In the New York Times, we read stories headlined "Vietnam, Trying to be Nicer, Still has a Long Way to Go," with Asia correspondent Barbara Crossette reporting that though the Vietnamese are making some progress "on the missing Americans," they are still far from approaching our lofty moral standards. And a hundred others with the same tone and content. Properly statesmanlike, President Bush announces that "It was a bitter conflict, but Hanoi knows today that we seek only answers without the threat of retribution for the past." Their crimes against us can never be forgotten, but "we can begin writing the last chapter of the Vietnam war" if they dedicate themselves with sufficient zeal to the MIAs. We might even "begin helping the Vietnamese find and identify their own combatants missing in action," Crossette reports. The adjacent front-page story reports Japan's failure, once again, to "unambiguously" accept the blame "for its wartime aggression."24

As the 1992 presidential campaign heated up, Vietnam's savage maltreatment of suffering America flared up into a major issue: had Washington done enough to end these abuses, or had it conspired to efface them. A front-page New York Times story by Patrick Tyler captured the mood. Tyler reported that the White House had rejected Ross Perot's 1987 proposal that easing the pressures against Hanoi might be "a way to win the repatriation of any American servicemen still held in Southeast Asia." "At the time," Tyler observes, "Washington was taking a harder diplomatic line with Hanoi to achieve the same end." "History has shown that concessions prior to performance is death," said Richard Childress, NSC official supervising POW/MIA policy. "They'll take and take and take," he added. "We've learned that over 25 years." "United States negotiators were holding onto their leverage until Hanoi made progress on a step-by-step `roadmap' to improved relations, through cooperation on P.O.W./M.I.A. investigations," Tyler adds, without even the most timid query about Washington's declared intentions or a hint, however faint, that someone might fail to appreciate their righteousness.25

As the country solemnly contemplated "the Mind of Japan," deploring the disgraceful "self-pity" of the Japanese, their failure to offer reparations to their victims, or even to "come forward with a definitive statement of wartime responsibility," the US government and press escalated their bitter denunciations of the criminals in Hanoi who not only refuse to confess their guilt but persist in their shameful mistreatment of innocent America. In a lengthy report on this rising indignation over Vietnam's morbid insistence on punishing us 17 years after the war's official end, Crossette wrote that expectations for diplomatic relations between the US and Vietnam "may be set back by a resurgence of interest in one piece of unfinished business that will not go away: the fate of missing Americans." Properly incensed by Vietnam's iniquity, George Bush, opened Year 500 in October 1991 by intervening once again to block European and Japanese efforts to end the embargo that the US imposed in 1975, while Defense Secretary Dick Cheney reported to Congress that "despite improved cooperation," the Vietnamese will have to do more before we grant them entry into the civilized world. "Substantial progress" on the MIA issue is required as a condition for normalizing ties, Secretary of State James Baker said, a process that could take several years. Meanwhile, officials in one of the world's poorest countries continue to show irritation, as they did "last week when the United States blocked a French proposal calling for the International Monetary Fund to lend money to Vietnam," the Times reported.26


Go to the next segment.

21 Adlai Stevenson, defending the US war at the UN. See FRS, p. 114f.

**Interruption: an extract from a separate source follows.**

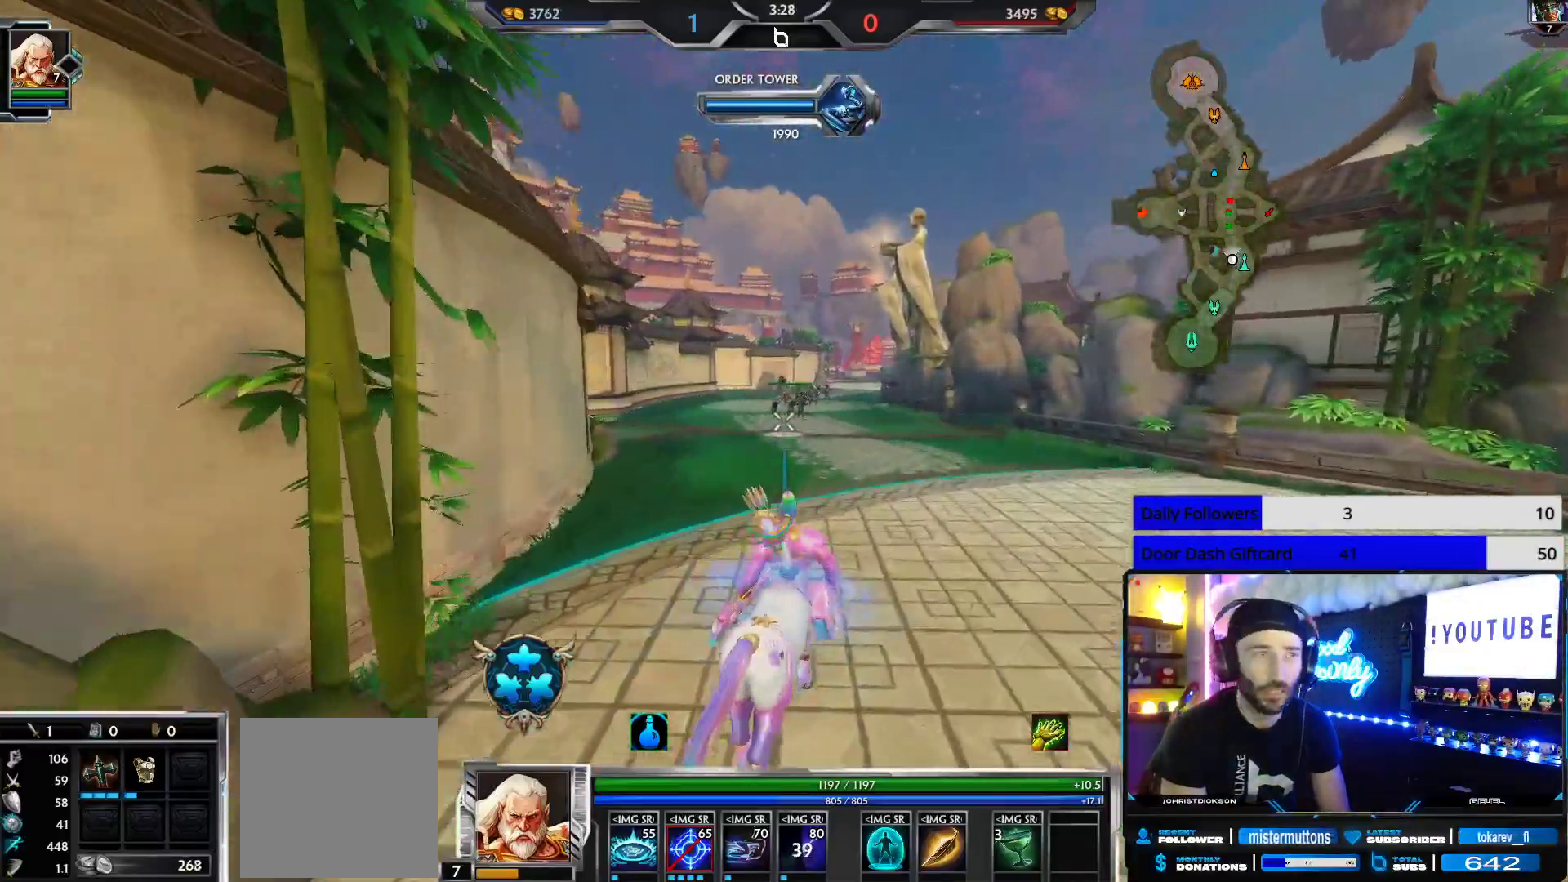
{"buttons": [], "left_stick": "up", "right_stick": "center", "events": []}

22 Fall, Last Reflections.

23 Elizabeth Neuffer, BG, Feb. 27; Pamela Constable, BG, Feb. 21, 1992. Carter, news conference, March 24, 1977; see MC, 240.

24 Ibid., 240ff. and NI, 33ff., for samples from the press. NYT, Oct. 24, 1992.

25 Tyler, NYT, July 5, 1992.

26 Crossette, NYT, Jan. 6, 1992. Mary Kay Magistad, BG, Oct. 20; Eric Schmitt, NYT, Nov. 6; Steven Greenhouse, NYT, Oct. 24, 1991.